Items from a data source
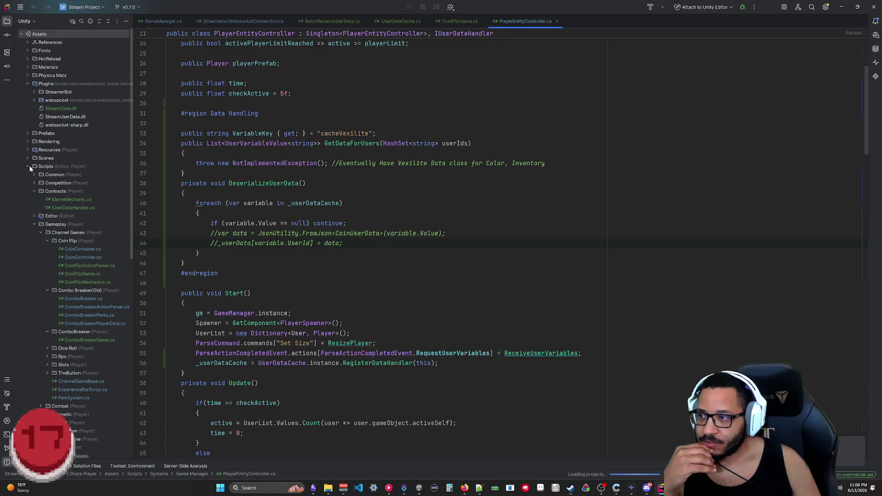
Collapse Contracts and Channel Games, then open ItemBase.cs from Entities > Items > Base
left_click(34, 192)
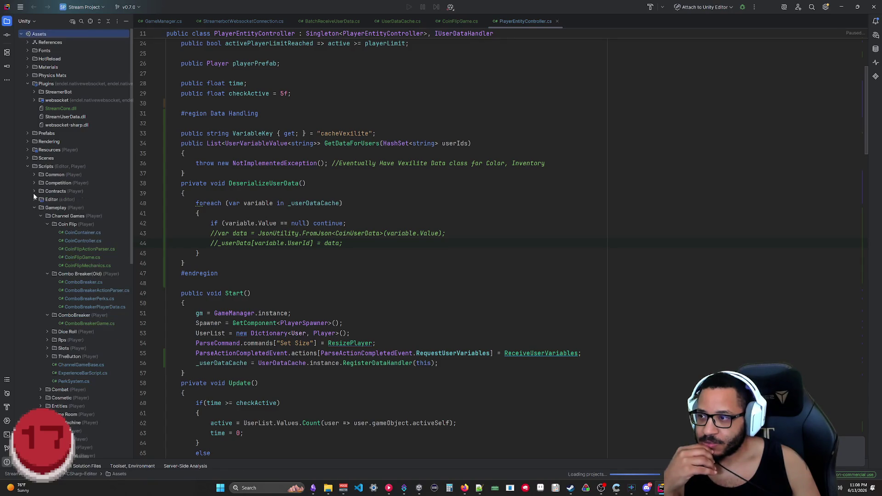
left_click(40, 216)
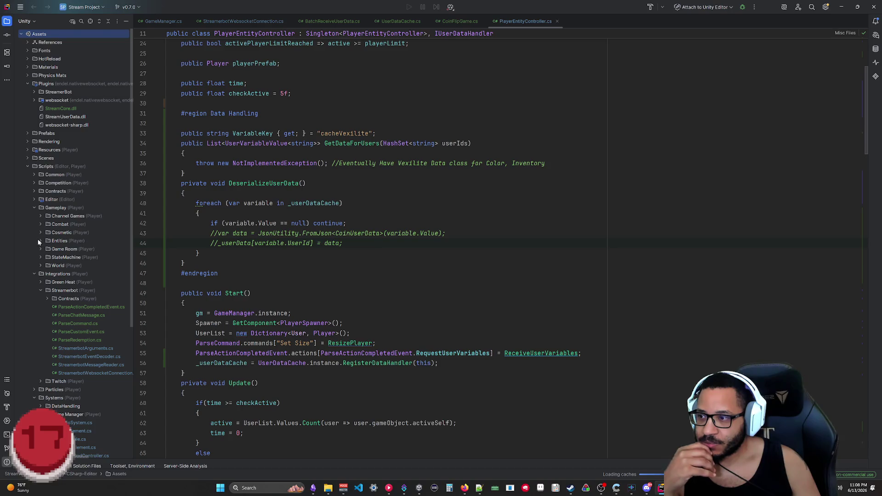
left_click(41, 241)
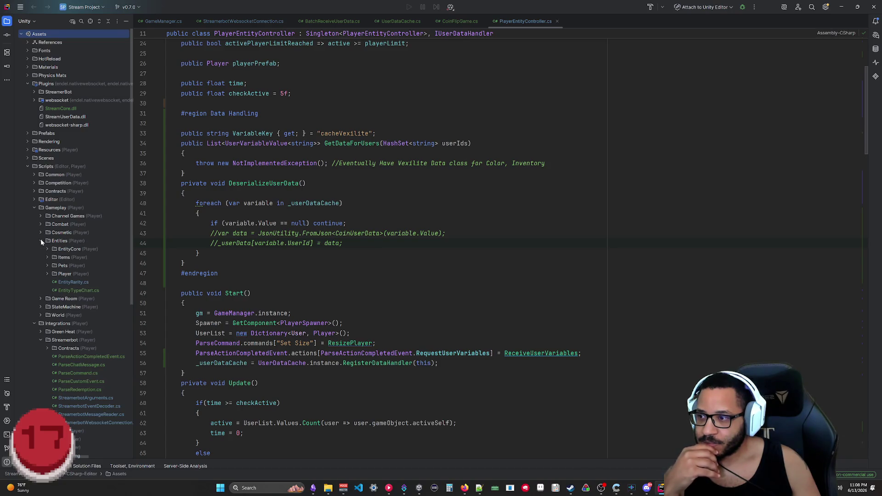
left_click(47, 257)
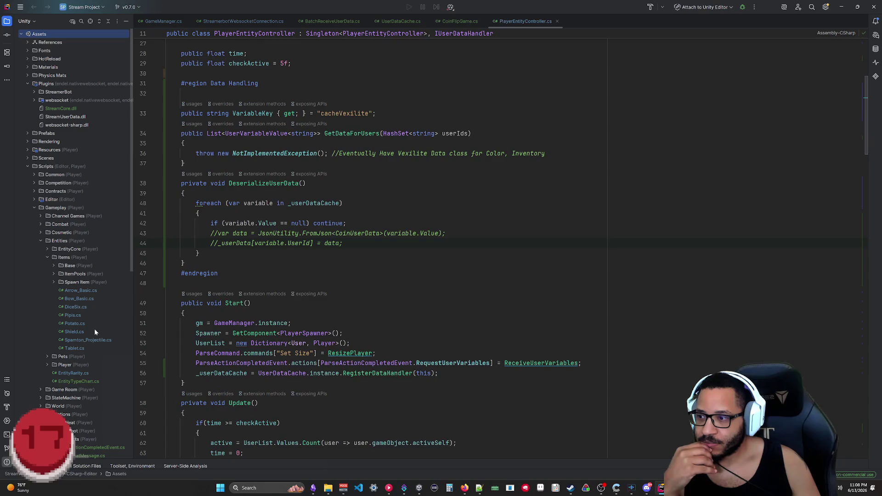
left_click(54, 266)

What you are asked to do:
The records must come back exactly, with their pictures removed.

Answer to this task:
Collapse Contracts and Channel Games, then open ItemBase.cs from Entities > Items > Base
left_click(34, 192)
left_click(40, 216)
left_click(41, 241)
left_click(47, 257)
left_click(54, 266)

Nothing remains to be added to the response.